***** SELECTED EXTRACT *****

He does, however, have his own room with a TV, microwave and refrigerator.

Chad Brown, Maurice Morris
Chad Brown, shown at left forcing a Maurice Morris fumble, thinks the dormitory life of NFL training camp is silly.
"I have a fully loaded dorm room," he said. "I wish I had it when I was in college. We even have a maid come in and clean for us."

A maid? Somewhere, Vince Lombardi is spinning in his grave.

Camp is so regimented that the players must sign in for breakfast, lunch and dinner or face a $3,000 fine (which explains why those offensive linemen are so big). It's so regimented that when I arrived at the field for Monday morning's workout, a colleague warned me that even reporters are forbidden from kneeling on the ground. I kept expecting to have Seahawks coach Mike Holmgren shout in my face, "Drop and give me 20, maggott!!!"

I'm told Holmgren has been in a good mood most of this camp, but such was not the case Monday. His angry shouts of "@#@$&%" had better hang time than the punts during special teams drills, and he ordered his players to neither speak with reporters nor sign autographs for fans while they left the field.

While he did not mention anything specific about stopping for a free keg of beer, we can safely assume that would not have been a good idea for a rookie, either.

"They treat us like children," Dilfer said later after the Cone of Silence had been lifted. "I have four kids and a wife, and it pisses me off that I can't see my family for 19 days. But football is the ultimate team game, and you have to make that kind of sacrifice toward a greater purpose, and the greater purpose is the team. The system does work. There is reason to the madness."

I hear that a lot from football players. They complain about training camp and agree that it can be humiliating and degrading, but none can imagine a different way.

Well, some can.

"Every year my wife asks, 'Do you really have to go?' She's joking but every year, you really question it," veteran linebacker Chad Brown said. "You know, you can get a lot of stuff done at practice and still sleep in your own bed at night."

Steve Hutchinson, Marcus Bell
Seahawks guard Steve Hutchinson, right, illustrates team bonding with linebacker Marcus Bell.
True. The Seahawks have a very nice facility in suburban Seattle, but they leave home and an ideal summer climate to sequester their players in dorm rooms and practice four hours east in often sweltering temperatures. All this is done so the players can bond together so closely it's probably banned in Alabama and Arkansas.

"As far as the bonding part of camp goes," Brown said, "you can stay at home, and if you still spend from 7 in the morning until 10 at night with your teammates, you're still going to bond. You don't have to sleep in the same dorm to bond. The whole process is fairly silly."

And remember, modern camp is a vast improvement over the old days when coaches withheld water from dehydrated players. Former Vikings coach Les Steckel is an former Marine who took this to an extreme when he turned training camp into an actual boot camp, complete with obstacle course and rope climb. What worked for Lou Gossett Jr. in "An Officer and a Gentleman," however, did not translate onto the gridiron. The Vikings finished 3-13 and fired Steckel after the season before he could install barbed wire and land mines for the beach landing drills.

***** EXTRACTED RECORDS *****

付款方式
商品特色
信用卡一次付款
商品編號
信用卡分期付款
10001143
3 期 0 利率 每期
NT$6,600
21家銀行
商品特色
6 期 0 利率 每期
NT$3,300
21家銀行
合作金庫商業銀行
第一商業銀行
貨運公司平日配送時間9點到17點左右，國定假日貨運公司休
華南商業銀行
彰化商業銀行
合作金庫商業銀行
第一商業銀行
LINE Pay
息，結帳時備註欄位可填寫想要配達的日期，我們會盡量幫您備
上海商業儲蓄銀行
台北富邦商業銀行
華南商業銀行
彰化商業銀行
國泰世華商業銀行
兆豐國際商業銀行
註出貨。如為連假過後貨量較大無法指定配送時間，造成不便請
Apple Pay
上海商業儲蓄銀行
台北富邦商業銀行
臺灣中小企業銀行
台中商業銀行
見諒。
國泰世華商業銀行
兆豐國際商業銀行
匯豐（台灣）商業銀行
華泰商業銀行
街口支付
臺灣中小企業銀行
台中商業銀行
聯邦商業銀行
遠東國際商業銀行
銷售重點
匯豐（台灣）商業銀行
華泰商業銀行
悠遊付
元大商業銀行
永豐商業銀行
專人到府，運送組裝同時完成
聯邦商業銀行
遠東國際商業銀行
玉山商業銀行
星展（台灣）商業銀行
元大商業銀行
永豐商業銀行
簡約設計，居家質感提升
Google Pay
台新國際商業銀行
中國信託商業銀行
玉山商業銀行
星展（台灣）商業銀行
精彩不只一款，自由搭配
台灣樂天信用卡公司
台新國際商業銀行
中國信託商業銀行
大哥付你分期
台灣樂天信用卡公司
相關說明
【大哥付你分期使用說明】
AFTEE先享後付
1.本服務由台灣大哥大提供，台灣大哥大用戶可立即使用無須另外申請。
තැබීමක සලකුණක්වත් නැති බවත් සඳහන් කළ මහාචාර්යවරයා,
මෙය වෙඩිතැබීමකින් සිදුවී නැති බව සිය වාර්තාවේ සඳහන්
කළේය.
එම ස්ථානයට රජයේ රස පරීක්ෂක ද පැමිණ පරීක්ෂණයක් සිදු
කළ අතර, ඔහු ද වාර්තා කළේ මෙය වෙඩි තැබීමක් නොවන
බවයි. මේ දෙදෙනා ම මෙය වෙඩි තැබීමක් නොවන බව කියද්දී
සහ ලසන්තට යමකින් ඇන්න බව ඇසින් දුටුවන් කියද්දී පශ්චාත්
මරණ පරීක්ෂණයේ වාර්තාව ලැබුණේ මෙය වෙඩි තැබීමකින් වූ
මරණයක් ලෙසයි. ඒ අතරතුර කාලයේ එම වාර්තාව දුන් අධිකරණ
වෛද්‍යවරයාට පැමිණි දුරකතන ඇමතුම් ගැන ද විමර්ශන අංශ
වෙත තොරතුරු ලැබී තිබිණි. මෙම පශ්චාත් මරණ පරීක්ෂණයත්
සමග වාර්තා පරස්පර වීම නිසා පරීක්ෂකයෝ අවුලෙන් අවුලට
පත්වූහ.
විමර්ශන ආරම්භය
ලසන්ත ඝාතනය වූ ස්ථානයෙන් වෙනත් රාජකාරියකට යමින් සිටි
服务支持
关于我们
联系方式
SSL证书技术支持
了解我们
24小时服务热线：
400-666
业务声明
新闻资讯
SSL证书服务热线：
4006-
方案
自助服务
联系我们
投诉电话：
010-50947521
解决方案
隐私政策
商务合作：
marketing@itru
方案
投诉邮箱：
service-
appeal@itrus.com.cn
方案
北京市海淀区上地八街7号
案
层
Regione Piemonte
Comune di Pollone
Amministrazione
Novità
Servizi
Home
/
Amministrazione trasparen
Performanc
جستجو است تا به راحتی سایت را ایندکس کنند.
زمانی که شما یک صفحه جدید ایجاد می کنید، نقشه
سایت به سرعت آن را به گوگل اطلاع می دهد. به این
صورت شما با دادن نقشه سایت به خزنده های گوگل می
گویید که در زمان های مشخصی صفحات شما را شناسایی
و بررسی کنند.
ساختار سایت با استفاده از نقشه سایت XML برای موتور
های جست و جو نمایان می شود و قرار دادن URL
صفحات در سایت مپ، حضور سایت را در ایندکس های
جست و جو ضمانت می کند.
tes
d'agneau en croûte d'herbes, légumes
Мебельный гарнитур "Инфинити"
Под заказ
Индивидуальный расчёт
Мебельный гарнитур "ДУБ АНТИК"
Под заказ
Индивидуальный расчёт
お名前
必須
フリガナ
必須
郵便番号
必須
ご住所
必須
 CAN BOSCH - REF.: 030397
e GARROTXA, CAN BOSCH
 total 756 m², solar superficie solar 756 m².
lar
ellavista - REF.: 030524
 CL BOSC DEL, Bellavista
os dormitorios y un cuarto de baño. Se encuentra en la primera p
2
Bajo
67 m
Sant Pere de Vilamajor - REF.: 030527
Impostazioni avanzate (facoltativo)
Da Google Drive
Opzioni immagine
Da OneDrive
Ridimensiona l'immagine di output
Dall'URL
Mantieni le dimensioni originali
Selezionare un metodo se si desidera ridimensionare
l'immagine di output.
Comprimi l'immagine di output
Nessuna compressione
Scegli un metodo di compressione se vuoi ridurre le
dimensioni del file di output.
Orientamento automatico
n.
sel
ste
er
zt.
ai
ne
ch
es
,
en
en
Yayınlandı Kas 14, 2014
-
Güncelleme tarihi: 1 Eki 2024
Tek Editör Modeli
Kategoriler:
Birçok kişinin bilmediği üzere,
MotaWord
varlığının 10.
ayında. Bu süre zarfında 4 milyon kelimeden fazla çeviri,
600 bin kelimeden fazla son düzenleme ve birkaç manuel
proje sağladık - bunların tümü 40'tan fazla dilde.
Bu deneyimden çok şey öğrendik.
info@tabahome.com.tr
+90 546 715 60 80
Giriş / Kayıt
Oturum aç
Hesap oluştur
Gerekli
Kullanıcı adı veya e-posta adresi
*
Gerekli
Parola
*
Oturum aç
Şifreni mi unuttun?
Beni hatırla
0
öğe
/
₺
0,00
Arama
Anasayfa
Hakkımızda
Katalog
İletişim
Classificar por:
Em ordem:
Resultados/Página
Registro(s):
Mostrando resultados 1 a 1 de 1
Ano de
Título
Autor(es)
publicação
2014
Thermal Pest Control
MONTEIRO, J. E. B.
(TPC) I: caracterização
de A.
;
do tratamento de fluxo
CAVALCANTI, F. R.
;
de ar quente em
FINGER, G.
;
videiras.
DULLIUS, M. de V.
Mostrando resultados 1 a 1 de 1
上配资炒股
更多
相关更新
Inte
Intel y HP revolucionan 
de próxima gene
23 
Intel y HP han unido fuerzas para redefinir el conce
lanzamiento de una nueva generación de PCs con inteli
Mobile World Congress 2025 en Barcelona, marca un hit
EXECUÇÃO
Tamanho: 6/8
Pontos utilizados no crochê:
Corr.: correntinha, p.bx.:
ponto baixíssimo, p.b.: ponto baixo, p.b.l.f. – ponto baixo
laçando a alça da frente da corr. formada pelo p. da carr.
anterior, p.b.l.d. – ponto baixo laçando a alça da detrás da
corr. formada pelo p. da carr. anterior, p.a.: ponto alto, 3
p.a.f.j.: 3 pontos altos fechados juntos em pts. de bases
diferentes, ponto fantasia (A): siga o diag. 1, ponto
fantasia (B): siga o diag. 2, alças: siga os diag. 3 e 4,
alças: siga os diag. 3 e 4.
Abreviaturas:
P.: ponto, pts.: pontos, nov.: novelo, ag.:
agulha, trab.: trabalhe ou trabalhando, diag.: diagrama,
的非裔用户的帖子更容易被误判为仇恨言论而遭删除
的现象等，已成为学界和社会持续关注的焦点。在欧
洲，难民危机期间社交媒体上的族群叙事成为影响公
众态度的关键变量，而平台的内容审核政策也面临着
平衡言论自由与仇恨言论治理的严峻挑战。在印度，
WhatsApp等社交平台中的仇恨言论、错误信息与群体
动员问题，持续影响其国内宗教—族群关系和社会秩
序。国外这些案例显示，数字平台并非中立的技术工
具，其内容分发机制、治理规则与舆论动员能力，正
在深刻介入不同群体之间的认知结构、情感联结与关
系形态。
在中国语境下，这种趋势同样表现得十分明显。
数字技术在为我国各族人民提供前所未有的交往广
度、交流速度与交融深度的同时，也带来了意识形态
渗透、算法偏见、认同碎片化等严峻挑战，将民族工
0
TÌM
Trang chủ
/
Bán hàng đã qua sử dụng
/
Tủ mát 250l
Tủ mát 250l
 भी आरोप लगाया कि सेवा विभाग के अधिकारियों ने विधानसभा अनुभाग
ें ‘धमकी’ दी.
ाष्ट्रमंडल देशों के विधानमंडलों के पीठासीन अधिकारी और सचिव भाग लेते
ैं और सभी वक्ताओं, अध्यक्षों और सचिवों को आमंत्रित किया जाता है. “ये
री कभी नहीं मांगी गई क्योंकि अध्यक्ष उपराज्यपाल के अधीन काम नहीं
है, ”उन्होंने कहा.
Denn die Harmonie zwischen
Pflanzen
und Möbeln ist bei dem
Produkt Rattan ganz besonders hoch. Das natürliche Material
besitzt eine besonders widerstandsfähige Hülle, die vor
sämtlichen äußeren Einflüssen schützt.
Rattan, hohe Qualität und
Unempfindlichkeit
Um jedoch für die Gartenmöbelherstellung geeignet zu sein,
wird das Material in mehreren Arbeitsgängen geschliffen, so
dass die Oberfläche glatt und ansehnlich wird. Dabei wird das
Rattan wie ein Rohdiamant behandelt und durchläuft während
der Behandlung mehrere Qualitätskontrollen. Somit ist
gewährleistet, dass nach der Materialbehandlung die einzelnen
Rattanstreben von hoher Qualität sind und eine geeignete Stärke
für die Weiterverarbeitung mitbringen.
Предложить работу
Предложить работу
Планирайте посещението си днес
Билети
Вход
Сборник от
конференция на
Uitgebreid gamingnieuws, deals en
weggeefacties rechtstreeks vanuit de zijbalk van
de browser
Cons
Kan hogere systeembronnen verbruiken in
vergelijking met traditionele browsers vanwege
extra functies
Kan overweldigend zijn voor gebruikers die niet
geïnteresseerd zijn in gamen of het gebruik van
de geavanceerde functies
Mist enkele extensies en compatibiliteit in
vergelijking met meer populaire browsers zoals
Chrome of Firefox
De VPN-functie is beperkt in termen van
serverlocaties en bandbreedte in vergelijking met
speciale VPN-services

*****

PROMPT A:
Translate this sentence from the training camp piece into Spanish: "I hear that a lot from football players."
PROMPT B:
Rewrite the stretch of the listing from its start through the line containing "එම ස්ථානයට රජයේ", swapping "Apple Pay" for "Samsung Pay" and leaving everything else as it is.

WRITTEN REPLY A:
Escucho eso mucho de los jugadores de fútbol americano.

WRITTEN REPLY B:
付款方式
商品特色
信用卡一次付款
商品編號
信用卡分期付款
10001143
3 期 0 利率 每期
NT$6,600
21家銀行
商品特色
6 期 0 利率 每期
NT$3,300
21家銀行
合作金庫商業銀行
第一商業銀行
貨運公司平日配送時間9點到17點左右，國定假日貨運公司休
華南商業銀行
彰化商業銀行
合作金庫商業銀行
第一商業銀行
LINE Pay
息，結帳時備註欄位可填寫想要配達的日期，我們會盡量幫您備
上海商業儲蓄銀行
台北富邦商業銀行
華南商業銀行
彰化商業銀行
國泰世華商業銀行
兆豐國際商業銀行
註出貨。如為連假過後貨量較大無法指定配送時間，造成不便請
Samsung Pay
上海商業儲蓄銀行
台北富邦商業銀行
臺灣中小企業銀行
台中商業銀行
見諒。
國泰世華商業銀行
兆豐國際商業銀行
匯豐（台灣）商業銀行
華泰商業銀行
街口支付
臺灣中小企業銀行
台中商業銀行
聯邦商業銀行
遠東國際商業銀行
銷售重點
匯豐（台灣）商業銀行
華泰商業銀行
悠遊付
元大商業銀行
永豐商業銀行
專人到府，運送組裝同時完成
聯邦商業銀行
遠東國際商業銀行
玉山商業銀行
星展（台灣）商業銀行
元大商業銀行
永豐商業銀行
簡約設計，居家質感提升
Google Pay
台新國際商業銀行
中國信託商業銀行
玉山商業銀行
星展（台灣）商業銀行
精彩不只一款，自由搭配
台灣樂天信用卡公司
台新國際商業銀行
中國信託商業銀行
大哥付你分期
台灣樂天信用卡公司
相關說明
【大哥付你分期使用說明】
AFTEE先享後付
1.本服務由台灣大哥大提供，台灣大哥大用戶可立即使用無須另外申請。
තැබීමක සලකුණක්වත් නැති බවත් සඳහන් කළ මහාචාර්යවරයා,
මෙය වෙඩිතැබීමකින් සිදුවී නැති බව සිය වාර්තාවේ සඳහන්
කළේය.
එම ස්ථානයට රජයේ රස පරීක්ෂක ද පැමිණ පරීක්ෂණයක් සිදු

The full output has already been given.